An overambitious choice for a holiday read,
This review is from: Music and Politics (PCPC - Polity Contemporary Political Communication Series) (Paperback)
Customer review from the Amazon Vine Programme (What's this?)
Any negative element in my experience of this book will be due will be my lack of appreciation of how academic this book is. I haven't studied politics, but this sounded interesting so I chose it as a holiday read. I did enjoy it as it is relatively accessible, but it was not quite what I was expecting. Reluctantly, I have dropped a star as I didn't actually understand about 10% of it (read the words but the concepts didn't quite click).
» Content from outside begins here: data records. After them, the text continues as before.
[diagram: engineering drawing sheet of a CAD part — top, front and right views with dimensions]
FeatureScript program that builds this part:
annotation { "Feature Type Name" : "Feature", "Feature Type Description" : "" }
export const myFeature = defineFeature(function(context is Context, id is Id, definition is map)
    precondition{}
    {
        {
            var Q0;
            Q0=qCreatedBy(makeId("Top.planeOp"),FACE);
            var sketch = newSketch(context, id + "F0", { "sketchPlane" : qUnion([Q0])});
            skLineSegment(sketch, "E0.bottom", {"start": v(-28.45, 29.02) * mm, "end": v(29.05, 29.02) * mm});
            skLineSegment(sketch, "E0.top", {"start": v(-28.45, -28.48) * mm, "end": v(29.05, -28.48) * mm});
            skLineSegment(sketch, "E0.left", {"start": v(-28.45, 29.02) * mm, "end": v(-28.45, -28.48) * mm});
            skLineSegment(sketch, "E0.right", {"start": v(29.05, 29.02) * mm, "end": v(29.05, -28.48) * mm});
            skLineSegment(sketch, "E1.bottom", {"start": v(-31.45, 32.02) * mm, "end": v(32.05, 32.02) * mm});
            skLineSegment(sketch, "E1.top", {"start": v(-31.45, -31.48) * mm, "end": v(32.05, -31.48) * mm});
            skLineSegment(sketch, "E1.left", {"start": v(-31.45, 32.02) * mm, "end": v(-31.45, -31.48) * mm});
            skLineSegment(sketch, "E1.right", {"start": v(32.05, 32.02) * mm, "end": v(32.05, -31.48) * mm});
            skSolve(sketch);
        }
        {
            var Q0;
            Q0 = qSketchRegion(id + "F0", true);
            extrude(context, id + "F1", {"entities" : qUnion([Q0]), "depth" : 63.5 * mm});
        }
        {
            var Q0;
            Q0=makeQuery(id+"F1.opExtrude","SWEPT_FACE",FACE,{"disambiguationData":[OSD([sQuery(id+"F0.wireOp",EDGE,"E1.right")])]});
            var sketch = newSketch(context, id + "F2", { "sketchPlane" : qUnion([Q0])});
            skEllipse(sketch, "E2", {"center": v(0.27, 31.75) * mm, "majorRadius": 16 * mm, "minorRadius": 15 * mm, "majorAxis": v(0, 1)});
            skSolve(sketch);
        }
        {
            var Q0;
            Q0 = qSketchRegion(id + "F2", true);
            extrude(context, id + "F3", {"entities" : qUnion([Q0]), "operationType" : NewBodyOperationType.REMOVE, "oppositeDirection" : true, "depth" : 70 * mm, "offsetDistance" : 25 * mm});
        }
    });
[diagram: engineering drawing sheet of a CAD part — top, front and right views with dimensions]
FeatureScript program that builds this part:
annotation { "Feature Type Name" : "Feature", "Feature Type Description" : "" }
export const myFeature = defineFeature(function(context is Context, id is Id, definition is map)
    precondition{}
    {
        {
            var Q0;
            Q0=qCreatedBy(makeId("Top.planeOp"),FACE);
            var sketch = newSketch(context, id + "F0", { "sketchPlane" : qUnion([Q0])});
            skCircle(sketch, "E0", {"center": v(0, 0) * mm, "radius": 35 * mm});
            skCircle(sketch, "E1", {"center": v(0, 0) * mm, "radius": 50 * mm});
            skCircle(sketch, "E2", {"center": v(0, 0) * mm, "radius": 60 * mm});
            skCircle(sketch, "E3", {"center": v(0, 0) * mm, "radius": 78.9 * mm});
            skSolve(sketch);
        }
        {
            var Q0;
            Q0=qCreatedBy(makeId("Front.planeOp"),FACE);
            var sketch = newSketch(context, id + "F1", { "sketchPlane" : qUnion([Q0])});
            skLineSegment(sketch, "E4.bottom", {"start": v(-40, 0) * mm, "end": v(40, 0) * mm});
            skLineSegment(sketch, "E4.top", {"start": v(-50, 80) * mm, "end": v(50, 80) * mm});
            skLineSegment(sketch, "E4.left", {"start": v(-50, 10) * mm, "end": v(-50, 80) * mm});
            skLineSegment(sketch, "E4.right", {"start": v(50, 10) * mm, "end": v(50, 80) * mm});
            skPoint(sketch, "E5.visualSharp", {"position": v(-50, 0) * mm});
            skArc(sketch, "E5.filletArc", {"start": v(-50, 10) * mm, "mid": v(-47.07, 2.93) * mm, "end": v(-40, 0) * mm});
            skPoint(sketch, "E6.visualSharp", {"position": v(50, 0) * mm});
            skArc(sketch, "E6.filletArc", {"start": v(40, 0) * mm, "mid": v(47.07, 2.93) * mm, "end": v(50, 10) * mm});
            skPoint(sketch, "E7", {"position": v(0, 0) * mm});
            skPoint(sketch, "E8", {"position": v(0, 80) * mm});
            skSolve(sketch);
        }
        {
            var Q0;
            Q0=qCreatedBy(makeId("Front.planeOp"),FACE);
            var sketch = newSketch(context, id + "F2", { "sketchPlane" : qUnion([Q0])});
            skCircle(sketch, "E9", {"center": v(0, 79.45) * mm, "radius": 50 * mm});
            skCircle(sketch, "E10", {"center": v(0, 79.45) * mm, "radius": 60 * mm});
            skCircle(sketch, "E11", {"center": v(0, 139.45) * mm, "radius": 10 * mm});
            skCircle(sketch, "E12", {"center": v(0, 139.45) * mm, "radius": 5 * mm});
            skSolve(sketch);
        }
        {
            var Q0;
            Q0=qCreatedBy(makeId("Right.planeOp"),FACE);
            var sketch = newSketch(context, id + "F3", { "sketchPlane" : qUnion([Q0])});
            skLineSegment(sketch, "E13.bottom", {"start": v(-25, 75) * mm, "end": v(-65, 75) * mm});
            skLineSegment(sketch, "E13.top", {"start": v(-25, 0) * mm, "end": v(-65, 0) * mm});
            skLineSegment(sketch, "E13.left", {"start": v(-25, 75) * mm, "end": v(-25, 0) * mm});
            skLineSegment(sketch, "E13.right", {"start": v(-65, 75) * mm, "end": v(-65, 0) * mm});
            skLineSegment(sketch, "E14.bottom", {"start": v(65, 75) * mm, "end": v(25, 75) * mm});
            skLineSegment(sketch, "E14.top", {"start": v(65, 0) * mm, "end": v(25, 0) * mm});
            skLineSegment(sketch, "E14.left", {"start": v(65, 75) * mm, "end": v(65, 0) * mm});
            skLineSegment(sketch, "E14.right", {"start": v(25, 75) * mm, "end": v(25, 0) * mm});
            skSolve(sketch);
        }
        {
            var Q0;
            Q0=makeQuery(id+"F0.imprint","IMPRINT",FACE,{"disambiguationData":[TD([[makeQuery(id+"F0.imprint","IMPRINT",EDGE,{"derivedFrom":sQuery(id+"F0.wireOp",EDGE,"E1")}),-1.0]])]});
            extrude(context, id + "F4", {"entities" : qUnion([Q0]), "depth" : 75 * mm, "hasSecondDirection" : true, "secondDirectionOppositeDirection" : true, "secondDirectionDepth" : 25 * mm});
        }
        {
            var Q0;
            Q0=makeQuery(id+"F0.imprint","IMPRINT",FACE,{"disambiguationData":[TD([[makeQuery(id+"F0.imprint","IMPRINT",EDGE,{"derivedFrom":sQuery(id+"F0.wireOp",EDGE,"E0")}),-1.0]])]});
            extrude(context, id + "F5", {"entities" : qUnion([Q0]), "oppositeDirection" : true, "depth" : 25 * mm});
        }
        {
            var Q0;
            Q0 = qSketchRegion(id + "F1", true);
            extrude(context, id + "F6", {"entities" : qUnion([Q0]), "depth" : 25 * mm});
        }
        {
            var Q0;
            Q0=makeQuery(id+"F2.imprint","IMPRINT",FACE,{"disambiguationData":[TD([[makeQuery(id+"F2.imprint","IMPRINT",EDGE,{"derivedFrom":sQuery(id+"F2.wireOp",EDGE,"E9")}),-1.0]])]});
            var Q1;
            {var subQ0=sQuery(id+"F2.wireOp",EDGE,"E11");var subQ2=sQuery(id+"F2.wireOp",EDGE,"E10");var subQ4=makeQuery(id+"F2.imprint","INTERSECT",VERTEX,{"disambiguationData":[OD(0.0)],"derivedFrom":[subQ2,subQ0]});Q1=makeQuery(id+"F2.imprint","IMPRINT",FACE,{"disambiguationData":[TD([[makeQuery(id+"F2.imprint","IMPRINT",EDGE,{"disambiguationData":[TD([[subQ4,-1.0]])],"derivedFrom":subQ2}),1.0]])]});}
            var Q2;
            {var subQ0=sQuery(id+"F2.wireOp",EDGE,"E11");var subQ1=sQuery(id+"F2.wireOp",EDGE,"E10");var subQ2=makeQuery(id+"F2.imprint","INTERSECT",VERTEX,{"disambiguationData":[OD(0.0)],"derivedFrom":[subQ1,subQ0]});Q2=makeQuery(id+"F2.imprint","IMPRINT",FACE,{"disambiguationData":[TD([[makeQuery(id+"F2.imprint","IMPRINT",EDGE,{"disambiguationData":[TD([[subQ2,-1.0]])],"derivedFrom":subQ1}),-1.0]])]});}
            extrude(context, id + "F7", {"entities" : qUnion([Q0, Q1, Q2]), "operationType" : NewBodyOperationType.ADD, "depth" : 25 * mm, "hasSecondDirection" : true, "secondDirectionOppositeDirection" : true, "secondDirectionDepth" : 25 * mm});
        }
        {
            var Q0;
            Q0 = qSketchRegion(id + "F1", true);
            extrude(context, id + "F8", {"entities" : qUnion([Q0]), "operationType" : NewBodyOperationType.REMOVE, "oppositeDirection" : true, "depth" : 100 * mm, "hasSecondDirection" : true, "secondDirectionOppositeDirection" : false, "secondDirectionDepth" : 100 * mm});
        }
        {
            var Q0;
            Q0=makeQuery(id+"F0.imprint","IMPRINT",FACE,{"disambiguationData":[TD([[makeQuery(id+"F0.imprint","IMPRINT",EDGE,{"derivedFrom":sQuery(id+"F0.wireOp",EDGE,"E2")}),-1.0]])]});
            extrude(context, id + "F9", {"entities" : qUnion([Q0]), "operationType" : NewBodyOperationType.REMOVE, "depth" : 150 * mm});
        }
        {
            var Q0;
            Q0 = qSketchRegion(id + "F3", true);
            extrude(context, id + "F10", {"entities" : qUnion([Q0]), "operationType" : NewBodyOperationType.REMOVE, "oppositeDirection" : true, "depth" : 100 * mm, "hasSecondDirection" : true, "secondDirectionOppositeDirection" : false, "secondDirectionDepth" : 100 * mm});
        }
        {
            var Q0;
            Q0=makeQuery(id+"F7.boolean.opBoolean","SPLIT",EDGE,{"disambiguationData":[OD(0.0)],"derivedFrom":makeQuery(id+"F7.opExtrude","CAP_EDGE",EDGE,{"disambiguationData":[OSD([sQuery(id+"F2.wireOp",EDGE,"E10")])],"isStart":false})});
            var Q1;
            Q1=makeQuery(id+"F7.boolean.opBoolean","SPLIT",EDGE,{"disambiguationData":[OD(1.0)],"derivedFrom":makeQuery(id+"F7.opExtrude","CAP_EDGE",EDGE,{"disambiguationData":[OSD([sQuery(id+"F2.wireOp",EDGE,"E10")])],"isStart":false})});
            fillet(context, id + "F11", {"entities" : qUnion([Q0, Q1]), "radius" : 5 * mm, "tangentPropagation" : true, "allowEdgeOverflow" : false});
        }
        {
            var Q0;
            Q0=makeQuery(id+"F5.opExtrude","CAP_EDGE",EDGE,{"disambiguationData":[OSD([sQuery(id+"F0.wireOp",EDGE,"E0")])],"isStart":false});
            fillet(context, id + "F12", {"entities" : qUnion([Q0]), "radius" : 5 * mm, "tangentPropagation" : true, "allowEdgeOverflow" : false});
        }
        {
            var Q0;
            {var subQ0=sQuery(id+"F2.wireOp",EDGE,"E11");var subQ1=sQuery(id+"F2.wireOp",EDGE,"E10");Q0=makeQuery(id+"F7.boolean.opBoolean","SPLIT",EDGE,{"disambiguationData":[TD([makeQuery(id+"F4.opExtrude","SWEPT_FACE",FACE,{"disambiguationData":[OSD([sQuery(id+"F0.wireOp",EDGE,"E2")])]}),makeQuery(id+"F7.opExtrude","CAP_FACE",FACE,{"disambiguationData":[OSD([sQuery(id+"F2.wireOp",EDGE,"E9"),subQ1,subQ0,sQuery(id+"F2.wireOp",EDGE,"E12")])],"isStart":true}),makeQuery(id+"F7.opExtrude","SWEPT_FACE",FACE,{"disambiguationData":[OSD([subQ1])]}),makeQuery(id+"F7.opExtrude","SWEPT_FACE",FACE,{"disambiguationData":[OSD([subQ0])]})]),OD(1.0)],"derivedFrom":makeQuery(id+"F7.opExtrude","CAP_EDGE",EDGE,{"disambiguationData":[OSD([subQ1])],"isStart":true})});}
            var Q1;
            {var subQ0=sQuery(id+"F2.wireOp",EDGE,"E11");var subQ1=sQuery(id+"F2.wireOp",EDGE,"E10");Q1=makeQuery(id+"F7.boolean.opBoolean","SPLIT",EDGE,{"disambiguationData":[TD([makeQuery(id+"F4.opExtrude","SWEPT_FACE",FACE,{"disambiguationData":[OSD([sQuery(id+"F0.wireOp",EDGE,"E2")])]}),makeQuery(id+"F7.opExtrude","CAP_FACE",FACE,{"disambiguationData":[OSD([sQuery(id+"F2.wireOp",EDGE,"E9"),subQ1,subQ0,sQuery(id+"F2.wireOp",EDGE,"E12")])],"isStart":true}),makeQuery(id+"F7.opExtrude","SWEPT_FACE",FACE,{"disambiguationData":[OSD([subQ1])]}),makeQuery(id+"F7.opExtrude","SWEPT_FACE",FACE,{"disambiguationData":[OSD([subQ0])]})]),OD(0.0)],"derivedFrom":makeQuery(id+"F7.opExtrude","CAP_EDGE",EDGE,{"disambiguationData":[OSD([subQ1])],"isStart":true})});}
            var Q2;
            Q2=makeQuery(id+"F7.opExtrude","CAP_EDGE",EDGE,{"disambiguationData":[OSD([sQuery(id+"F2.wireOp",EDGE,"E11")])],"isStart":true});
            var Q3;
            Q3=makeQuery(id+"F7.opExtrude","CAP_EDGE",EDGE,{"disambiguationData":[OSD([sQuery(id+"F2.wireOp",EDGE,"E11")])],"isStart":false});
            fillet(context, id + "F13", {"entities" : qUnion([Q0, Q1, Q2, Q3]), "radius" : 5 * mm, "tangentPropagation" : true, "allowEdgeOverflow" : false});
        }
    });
There is a lot of `meat' in Music & Politics, and it talks about: overt political control of music; how musicians come to represent people; how people participate and interact with music; how music helps make/shape history; the dynamics of the big music prizes; music as a way of experiencing political movements. There is also quite a bit about how we evaluate music, which got a bit philosophical and slightly beyond my comfort zone (this was most of the 10% I couldn't quite process).
The big thing I took away from this book was the sense that music and politics are basic human attributes, so we shouldn't be too surprised that both deeply effect the other. It also reminded me that music isn't just another form of communication, there is a bit of magic about some of it that works on a different, deeper, level.
On reflection, I think I'd expected more reference to protest music and songs hi-jacked by advertisements etc. While there was some reference this wasn't the main thrust.
...and I'm certainly not prepared to admit that Bruce Springsteen on the cover swayed my choice. Oh whoops, I've said it!